戦場において人死にとは、一定数ずつコンスタントに出るものではないんですよ、きっと。

小競り合い程度の戦闘しかなかったり、自軍の兵力か技術力が相手を遥かに上回っていたりすれば、よほどのドジを踏まない限り、殆ど死者を出さずに行軍できます。

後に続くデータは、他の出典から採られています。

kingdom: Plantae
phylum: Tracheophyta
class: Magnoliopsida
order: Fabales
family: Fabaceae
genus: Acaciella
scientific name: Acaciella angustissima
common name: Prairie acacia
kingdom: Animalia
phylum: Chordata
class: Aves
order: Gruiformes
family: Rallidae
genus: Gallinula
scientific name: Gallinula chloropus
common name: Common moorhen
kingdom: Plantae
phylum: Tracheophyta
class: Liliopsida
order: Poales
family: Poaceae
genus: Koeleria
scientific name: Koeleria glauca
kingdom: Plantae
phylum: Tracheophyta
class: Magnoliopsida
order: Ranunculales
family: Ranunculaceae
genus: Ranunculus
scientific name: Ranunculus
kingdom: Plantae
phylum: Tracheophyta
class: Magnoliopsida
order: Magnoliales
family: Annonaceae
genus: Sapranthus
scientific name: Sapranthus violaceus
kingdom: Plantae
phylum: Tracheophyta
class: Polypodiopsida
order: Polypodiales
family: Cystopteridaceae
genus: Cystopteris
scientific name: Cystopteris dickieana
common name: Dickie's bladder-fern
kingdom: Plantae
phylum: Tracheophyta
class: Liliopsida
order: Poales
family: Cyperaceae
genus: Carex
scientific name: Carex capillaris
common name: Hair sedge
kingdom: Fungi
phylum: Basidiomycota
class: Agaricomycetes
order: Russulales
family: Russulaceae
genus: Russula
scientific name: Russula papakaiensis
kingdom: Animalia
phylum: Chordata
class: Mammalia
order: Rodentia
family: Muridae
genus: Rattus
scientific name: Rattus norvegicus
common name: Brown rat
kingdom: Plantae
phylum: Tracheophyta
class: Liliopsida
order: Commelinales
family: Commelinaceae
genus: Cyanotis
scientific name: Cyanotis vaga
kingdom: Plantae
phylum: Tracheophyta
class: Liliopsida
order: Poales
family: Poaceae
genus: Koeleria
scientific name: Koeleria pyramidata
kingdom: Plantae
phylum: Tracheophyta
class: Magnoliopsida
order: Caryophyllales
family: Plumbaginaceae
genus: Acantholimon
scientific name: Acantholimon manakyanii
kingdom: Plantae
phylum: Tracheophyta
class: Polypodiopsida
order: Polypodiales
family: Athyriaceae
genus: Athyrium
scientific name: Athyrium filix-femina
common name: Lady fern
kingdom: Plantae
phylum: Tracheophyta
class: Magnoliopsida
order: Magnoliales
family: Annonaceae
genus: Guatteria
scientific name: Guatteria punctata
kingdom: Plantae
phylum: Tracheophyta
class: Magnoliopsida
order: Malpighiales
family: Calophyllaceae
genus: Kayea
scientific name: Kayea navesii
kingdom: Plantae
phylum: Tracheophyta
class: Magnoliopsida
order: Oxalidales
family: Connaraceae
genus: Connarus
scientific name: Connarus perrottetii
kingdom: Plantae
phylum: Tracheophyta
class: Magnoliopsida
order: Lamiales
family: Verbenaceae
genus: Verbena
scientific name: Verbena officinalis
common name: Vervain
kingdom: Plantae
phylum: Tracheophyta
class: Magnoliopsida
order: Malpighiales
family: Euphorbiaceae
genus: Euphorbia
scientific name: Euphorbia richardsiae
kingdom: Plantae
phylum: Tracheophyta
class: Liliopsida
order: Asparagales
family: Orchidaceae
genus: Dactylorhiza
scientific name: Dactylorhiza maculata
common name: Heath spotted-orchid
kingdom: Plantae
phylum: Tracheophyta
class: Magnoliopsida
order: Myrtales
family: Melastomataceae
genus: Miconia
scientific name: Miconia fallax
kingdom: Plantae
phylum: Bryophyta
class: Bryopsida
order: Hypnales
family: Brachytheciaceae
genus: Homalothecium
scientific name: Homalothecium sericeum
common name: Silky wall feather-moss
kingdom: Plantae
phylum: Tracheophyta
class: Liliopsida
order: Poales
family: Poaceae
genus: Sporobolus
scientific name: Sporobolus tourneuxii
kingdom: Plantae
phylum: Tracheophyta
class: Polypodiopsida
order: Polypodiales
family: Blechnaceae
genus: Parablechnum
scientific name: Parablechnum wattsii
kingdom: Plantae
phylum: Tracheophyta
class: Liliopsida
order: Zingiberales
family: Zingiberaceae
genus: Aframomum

しかし、戦局とは変化するもの。計略にかかって不利な土地に誘い込まれたり、圧倒的な兵力や技術力を持つ相手に出会ったりすれば、死者の数や割合が突如として跳ね上がるのは、目に見えています。

この現象を隊の生き残りに語らせれば、

「趙隊長も、銭のおやっさんも、相方の孫も、李のボウズも……みんなみんな、半時もしないうちに殺され尽くしちまった……。昨日まであんなに冗談言って笑い合って、全員揃って帰れるんだと思ってたのに」

ってな感じになるわけです。

 

まあ、『水滸伝』や『封神演義』の場合、大量死は物語上の必然によるもの(要するに途中で作者が「このペースでちんたら殺してたら尺が足りない!もっと巻きで行かなきゃ!」と気づいたから)とは思うのですが、だからといってこれが、中国前近代の民衆の直感に反する展開だったとは、必ずしも決めつけられない……という話なのでした。

 

 

……えーと、ツイートの内容と全然関係ない話になってしまいましたが……まあ、自分がわざわざ関勝のご先祖様について言及しても、深いことは言えそうにないし、需要もないでしょうからね。